Le début du XXe siècle marque l’utilisation de nouveaux procédés de fabrication et l’apparition de remèdes alliant le charbon végétal actif avec d’autres composants. C’est le cas d’Eucarbon. Ce médicament est créé à Vienne en 1909 par le Dr Wolfgang Pauli et le pharmacien Franz Trenka. Leur objectif : mettre au point un laxatif et un détoxifiant intestinal, en utilisant uniquement des ingrédients d’origine végétale. La recette comprend, en plus du charbon végétal de bouleau, de la feuille de séné et un extrait de racine de rhubarbe pour leur pouvoir laxatif, des huiles essentielles de menthe et de fenouil pour calmer les douleurs intestinales et les spasmes et donner bon goût au médicament. Plusieurs études récentes ont démontré son efficacité, notamment sur le syndrome du côlon irritable. Eucarbon est aujourd'hui vendu dans plus de 50 pays via l'internet, toujours avec le même emballage jaune voulu par Franz Trenka : dans la tradition chinoise, cette couleur est liée aux affections gastro-instestinales.
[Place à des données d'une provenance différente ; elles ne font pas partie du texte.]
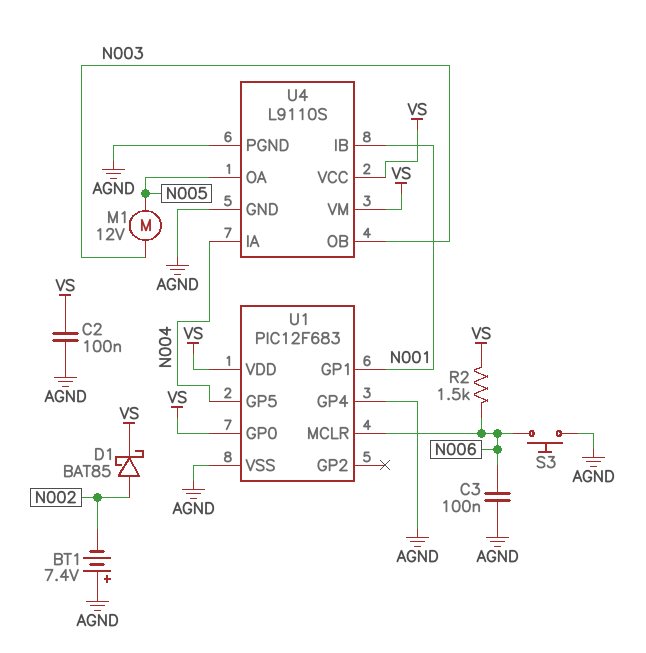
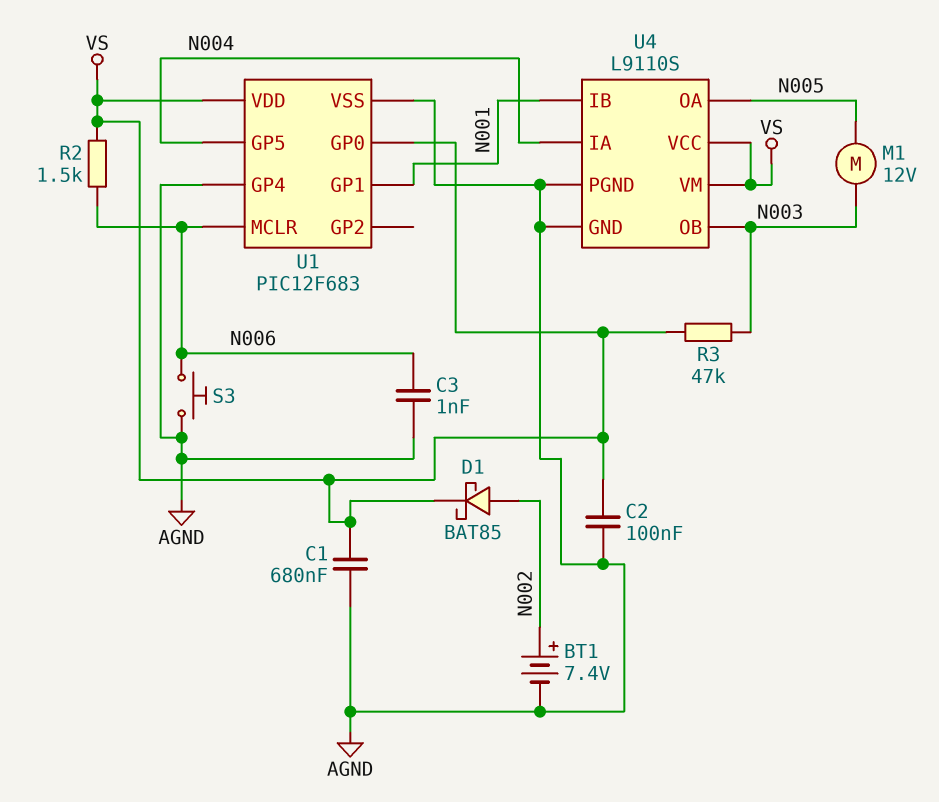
BT1: 7.4V (plus AGND, minus N002) -> 7.4V (plus N002, minus AGND)
C1: none -> 680nF (AGND, VS)
C3: 100nF (AGND, N006) -> 1nF (AGND, N006)
R3: none -> 47k (N003, VS)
Depuis la Seconde Guerre mondiale, les ventes du produit ont faibli. Néanmoins, aujourd’hui, de nombreux fabricants de compléments alimentaires l’ont dans leur catalogue. Le cas échéant, ils y associent des probiotiques, de la propolis verte, tandis que pour sa fabrication on a aussi recours à la noix de coco et à la bourdaine.

Fabrication : Le charbon activé, quèsaco ?

Quand on parle du charbon végétal en tant que remède pour les maux intestinaux et digestifs, on parle du charbon dit activé ou actif. Pour fabriquer ce remède naturel, la première étape consiste à calciner un bois comme le peuplier, selon la technique de la pyrolyse, à haute température, entre 600 et 900 °C. La seconde étape consiste à l’activer, c’est-à-dire à lui donner une capacité d’adsorption plus grande. Au début du XXe siècle, l’activation était réalisée à l’aide d’acide phosphorique. Aujourd’hui, le bois, après une seconde calcination, est activé par de l'air et de la vapeur d'eau sous pression. Ce procédé crée des micropores à la surface du charbon qui vont faire office de pièges à molécules indésirables. Toutefois, ces différents procédés d’activation sont encore utilisés aujourd’hui et parfois conjointement.

 

ANTIPOISON : Démonstration spectaculaire

La capacité du charbon végétal actif d’absorber et de fixer toutes les molécules étrangères en fait un antipoison très efficace. Au début du XIXe siècle, cette qualité a été mise en évidence lors de deux démonstrations des plus spectaculaires. En 1813, le professeur Bertrand, chimiste, ingère une dose d’arsenic suffisante pour tuer 150 personnes devant un public estomaqué. Mais, ayant aussi absorbé du charbon végétal, il ne ressent aucun symptôme d’empoisonnement. En 1831, le pharmacien Touéry fait à son tour une démonstration devant l’Académie de médecine de Montpellier, en avalant dix fois la dose létale de strychnine, le résultat est le même. Le charbon végétal est une pompe antipoison efficace, qui peut absorber, par exemple, 178 fois son volume en ammoniaque.